Far-right Republican candidates-who endorse former president Donald Trump's baseless claim that the 2020 election was stolen from him-have already seized on isolated voting machine glitches to launch what many saw as preemptive efforts to discredit the results. "After election night, the focus will narrow," the Election Integrity Partnership, a non-partisan research group, said in a report.
"As the public wakes up on Wednesday... to find some races still in play and some races in which their candidate unexpectedly lost, partisans will swing their attention to the rumors most relevant to those races, seeking to amplify them and spin them into larger stories."
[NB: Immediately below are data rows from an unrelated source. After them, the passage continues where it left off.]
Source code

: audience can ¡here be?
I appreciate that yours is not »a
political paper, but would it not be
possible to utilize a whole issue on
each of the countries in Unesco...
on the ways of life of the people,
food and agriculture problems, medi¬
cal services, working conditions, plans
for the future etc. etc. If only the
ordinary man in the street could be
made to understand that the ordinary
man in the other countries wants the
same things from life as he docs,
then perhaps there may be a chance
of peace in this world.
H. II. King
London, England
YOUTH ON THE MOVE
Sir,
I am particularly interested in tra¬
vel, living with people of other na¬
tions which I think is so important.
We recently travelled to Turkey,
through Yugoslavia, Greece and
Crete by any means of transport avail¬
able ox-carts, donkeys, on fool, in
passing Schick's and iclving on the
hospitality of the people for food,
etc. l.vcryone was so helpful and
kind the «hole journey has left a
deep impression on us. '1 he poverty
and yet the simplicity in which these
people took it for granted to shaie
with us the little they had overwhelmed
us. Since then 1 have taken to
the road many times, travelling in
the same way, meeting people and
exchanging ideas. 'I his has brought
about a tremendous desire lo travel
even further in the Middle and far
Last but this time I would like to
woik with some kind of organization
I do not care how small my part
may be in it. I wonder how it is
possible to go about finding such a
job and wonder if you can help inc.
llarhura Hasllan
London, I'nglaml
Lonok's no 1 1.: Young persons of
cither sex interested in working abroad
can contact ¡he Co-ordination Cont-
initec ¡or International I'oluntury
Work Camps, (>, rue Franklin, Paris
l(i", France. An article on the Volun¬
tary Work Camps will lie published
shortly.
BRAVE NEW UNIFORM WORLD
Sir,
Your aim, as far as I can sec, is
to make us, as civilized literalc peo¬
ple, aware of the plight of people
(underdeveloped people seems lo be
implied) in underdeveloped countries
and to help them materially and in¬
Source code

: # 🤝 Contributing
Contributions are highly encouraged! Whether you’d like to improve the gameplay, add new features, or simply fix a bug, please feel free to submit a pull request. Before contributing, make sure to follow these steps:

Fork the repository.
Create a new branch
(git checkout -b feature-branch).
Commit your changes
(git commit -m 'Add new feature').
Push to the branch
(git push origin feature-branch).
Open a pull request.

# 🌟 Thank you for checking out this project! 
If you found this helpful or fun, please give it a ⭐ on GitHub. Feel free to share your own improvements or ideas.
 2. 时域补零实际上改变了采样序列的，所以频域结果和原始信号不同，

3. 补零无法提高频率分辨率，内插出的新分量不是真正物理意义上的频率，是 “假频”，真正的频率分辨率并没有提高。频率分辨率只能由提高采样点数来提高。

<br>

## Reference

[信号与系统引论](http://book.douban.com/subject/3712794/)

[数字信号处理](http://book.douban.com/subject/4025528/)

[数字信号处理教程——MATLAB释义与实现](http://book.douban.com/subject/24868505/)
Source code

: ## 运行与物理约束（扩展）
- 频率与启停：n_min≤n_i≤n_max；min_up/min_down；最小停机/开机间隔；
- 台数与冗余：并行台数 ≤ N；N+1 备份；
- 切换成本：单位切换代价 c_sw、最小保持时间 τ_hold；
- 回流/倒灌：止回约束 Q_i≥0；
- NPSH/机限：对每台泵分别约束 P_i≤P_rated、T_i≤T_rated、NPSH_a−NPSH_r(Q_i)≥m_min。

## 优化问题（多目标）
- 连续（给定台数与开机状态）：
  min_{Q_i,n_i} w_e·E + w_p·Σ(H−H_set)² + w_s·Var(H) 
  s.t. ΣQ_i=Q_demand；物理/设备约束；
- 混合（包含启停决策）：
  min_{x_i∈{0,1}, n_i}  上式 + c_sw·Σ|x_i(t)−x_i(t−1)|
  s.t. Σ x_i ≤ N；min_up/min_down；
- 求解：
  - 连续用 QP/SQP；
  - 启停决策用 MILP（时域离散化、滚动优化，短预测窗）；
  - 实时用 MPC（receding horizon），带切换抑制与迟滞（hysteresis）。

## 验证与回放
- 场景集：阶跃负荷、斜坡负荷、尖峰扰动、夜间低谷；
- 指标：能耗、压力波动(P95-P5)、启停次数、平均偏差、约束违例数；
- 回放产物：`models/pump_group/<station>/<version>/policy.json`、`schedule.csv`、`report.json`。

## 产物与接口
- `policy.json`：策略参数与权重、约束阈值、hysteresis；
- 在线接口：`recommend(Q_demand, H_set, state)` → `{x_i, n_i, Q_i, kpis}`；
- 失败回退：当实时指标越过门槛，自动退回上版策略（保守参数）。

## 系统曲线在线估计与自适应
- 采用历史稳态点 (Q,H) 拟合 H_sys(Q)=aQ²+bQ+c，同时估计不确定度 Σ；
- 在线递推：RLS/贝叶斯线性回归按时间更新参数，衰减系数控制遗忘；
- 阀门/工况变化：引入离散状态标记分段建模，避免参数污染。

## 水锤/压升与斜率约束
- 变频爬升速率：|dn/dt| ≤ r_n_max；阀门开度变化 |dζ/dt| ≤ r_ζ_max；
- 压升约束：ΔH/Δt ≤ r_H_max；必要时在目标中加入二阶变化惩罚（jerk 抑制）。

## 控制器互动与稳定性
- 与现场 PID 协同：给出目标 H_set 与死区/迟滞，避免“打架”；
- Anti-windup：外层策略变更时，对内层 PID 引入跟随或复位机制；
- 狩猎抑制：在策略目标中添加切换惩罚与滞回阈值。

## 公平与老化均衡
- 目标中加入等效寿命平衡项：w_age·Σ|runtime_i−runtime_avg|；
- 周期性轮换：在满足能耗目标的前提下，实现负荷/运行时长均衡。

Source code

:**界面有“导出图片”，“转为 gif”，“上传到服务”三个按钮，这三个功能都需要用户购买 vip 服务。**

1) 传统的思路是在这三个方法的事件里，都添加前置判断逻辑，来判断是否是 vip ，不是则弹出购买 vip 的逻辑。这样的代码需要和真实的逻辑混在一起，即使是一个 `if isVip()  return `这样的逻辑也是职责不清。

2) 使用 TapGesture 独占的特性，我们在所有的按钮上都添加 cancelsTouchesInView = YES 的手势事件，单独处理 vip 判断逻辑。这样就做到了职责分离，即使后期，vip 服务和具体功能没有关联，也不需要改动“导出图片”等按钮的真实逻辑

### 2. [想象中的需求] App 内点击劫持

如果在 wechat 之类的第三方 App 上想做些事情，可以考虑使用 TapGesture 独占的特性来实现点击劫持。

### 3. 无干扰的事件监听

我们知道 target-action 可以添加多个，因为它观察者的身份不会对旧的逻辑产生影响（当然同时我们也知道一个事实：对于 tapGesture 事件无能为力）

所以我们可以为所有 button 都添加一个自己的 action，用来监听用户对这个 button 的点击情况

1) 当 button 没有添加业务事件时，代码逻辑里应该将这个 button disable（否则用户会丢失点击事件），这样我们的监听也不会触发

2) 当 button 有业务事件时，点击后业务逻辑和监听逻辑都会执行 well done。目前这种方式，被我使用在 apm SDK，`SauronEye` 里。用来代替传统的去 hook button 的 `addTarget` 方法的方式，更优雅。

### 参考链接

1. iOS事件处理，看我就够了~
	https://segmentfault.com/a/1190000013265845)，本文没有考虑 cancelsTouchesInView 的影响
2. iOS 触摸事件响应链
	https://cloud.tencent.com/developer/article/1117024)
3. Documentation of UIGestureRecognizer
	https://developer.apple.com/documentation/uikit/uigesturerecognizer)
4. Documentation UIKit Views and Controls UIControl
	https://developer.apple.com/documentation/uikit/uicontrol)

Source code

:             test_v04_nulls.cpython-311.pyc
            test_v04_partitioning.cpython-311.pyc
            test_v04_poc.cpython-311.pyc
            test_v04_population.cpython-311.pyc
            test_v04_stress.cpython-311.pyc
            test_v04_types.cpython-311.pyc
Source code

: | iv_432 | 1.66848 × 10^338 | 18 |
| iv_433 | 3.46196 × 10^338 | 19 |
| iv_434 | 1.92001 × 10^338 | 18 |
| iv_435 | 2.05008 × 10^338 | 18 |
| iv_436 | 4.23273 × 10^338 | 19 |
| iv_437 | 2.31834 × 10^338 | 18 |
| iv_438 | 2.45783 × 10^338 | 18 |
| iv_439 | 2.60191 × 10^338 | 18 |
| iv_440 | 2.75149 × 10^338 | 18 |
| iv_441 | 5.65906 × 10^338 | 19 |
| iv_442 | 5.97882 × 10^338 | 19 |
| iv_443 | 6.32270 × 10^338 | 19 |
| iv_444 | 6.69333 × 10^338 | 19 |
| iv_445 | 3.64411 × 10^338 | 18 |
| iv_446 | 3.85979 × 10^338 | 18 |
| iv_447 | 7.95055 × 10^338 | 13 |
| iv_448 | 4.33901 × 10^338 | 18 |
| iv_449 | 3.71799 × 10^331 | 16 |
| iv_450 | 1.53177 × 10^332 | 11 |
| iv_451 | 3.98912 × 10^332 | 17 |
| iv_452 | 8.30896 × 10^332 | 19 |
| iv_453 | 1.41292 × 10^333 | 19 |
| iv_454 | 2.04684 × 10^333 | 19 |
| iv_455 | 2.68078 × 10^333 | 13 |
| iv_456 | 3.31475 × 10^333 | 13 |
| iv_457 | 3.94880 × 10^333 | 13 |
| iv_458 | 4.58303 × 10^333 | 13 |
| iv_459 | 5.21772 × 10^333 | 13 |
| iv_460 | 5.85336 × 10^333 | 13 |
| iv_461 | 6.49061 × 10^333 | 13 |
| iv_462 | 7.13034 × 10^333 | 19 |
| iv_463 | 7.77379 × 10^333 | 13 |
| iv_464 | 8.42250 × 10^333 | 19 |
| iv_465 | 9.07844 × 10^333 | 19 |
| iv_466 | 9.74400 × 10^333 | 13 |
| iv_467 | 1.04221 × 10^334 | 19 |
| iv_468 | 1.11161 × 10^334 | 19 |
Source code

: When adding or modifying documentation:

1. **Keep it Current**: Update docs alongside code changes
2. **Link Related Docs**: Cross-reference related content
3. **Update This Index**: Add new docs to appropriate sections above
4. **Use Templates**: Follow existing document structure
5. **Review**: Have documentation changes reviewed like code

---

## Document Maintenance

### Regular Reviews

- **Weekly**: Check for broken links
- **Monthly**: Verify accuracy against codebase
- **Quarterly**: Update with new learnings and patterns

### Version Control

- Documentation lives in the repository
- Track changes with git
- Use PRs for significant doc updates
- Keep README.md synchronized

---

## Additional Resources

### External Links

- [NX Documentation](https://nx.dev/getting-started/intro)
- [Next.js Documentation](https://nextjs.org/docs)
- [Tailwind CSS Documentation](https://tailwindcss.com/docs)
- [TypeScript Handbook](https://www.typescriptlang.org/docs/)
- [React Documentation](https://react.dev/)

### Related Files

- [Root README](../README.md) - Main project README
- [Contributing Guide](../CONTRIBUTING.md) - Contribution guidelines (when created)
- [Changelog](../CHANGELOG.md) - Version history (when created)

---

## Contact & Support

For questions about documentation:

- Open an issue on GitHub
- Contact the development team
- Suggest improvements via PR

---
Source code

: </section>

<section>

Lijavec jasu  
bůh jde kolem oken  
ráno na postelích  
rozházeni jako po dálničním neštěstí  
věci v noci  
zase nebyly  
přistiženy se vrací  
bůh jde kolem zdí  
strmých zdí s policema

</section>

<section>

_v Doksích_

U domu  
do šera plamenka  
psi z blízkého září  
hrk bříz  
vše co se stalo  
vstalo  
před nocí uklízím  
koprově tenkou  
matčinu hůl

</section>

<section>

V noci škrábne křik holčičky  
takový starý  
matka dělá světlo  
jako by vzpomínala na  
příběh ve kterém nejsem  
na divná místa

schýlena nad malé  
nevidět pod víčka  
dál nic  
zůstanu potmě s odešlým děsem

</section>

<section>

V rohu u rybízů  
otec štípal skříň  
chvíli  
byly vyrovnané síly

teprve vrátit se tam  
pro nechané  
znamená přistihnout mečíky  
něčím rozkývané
The main focus is on the tight races in battleground states-including Georgia, Pennsylvania, Nevada and Arizona-with a single seat enough to swing control of the Senate.
"If we have close elections, particularly if they involve party control of the US Senate, disinformation will get worse," Rick Hasen, a professor and director of the "Safeguarding Democracy Project" at UCLA law school told.
"It has now become common among Trump's supporters to believe that election theft in the US is common, despite all reliable evidence to the contrary. And these kinds of claims could well arise again in close elections."
The disputes could set the stage for a prolonged period of uncertainty, particularly as more than half the Republican midterm candidates are "election deniers" who have repeated Trump's debunked claims of fraud in the 2020 polls.